Victoria blinked three times, the signal for the alphabet. The older woman started. As Victoria’s right eye was the only one open, she started with the second half. “M, n, o, p… P, okay.”
Victoria switched eyes, closing one and opening the other. First half of the alphabet.
“A, b, c, d, e, f, g, h…”
“Phone?” Jessica interrupted, before the reading started again.
A blink. Affirmation.
“I’ve explained you can’t phone her. She’s gone to the birdcage-”
Jessica paused. Her own heart rate was climbing, her breathing involuntarily quickening. She felt a bead of sweat running down the back of her neck. The old woman had stepped out of her chair, backing away.
“Stop that,” Jessica said, her voice firm. She’d managed to keep her voice from trembling.
The sensation didn’t fade.
“She went to the birdcage because she wanted to,” Jessica said. “And we let her because there were serious concerns about her unleashing an epidemic if she had another psychotic break.”

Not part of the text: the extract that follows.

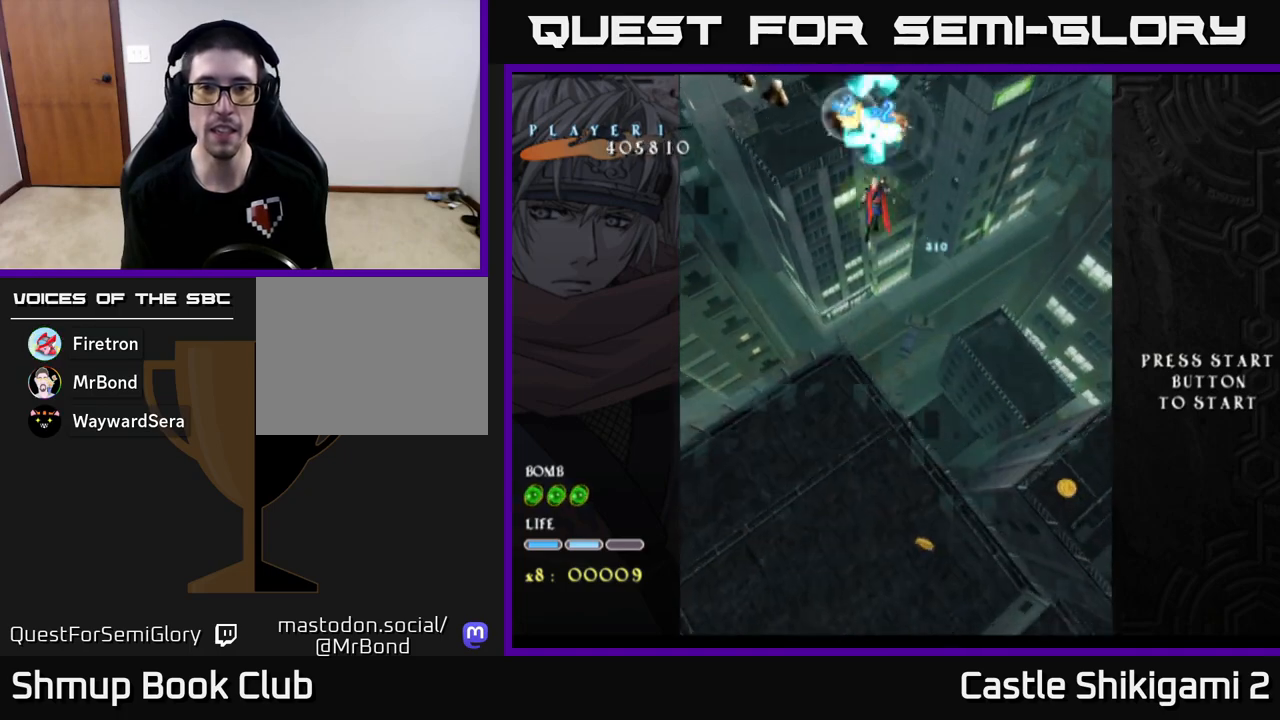
{"buttons": ["X"], "left_stick": "center", "events": [[33, "left_stick", "up-right"], [50, "X", "up"], [133, "X", "down"], [167, "left_stick", "center"], [250, "X", "up"], [317, "X", "down"], [450, "X", "up"], [500, "X", "down"]]}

Three blinks. To the old woman’s credit, she stuck to doing her job. “A, b, c, d, e, f, g, h, i… I, okay.”
“Victoria,” Jessica said, and she wasn’t able to hide the tremor this time, “if you want to communicate with me, I’m going to insist that you turn your power off.”
Victoria reduced the effect of her power, scaling it down to a general sensation of unease.
“Thank you. Returning to our previous topic, Amy had to be contained somewhere. Everyone involved agreed on that point. There was too much danger, otherwise, with the possibility of uncontrollable, incurable plagues that could eat through plastic or metal.”
Jessica waited patiently as the staff member went down the list. I. D. O. N. T. C. A. R. E.
I don’t care.
“Others do care, Victoria,” Jessica Yamada informed her patient. “Amy cared. She knew her own limits and her own potential, for good or for ill. It wasn’t an easy decision, for her or for the authorities, but that decision was made with everyone’s best interests at heart.”
Again, the letters.
N. O. T. M. I. N. E.
Not mine. Not in my best interests.
“She didn’t feel that she could fix you, or that it was right to use her power on you again.”
Two blinks. Negation.
“You… that’s not what you meant?”
Blink. Agreement. Three blinks to signal for the board.
A. L. O. N. E.
“Not entirely, Victoria,” Jessica said, her voice gentle. “There are others who care about you.”
No blinks, now. Long seconds passed.
“Back to my original question. Is there anything we can do to make you more comfortable?”
B. A. T. H.
“Excellent,” Jessica said. “We’ll see what we can do. Anything else?”
Two blinks. No.
“I’ll be seeing you for a longer appointment next Tuesday, then,” she said. “Tell any of the staff if you would like to get in touch with me before then. I’m on-call, twenty-four-seven.”
Jessica exited the room. The door sealed shut as it closed behind her.
“Well?” the head nurse asked.
“Some headway,” Jessica said. She took off her suit jacket and folded it over the nearest chair. Her back was drenched with sweat, shoulder-blade to belt. “Hard to endure.”
“She’s upset. Understandably.”
“I know. But I’ll take her on as a patient, and hopefully we can get her in a better head space. Thank you again, for letting me overstep my duties. It helps me to open a dialogue if I can offer her something she wants or needs.”
“You can’t offer her what she really wants.”
“But a bath is a good starting point. Is it doable?”
“Yes. We’re well equipped for disabled patients. We’ll lower her in with hoists.”
“She won’t break? Or tear?”
“No. She’s far more durable than she appears. For better or for worse, she retains her invincibility.”
“Who’s the next patient on your caseload?”
“Garotte. I know you’ve heard the instructions about the protective safeguards a thousand times-”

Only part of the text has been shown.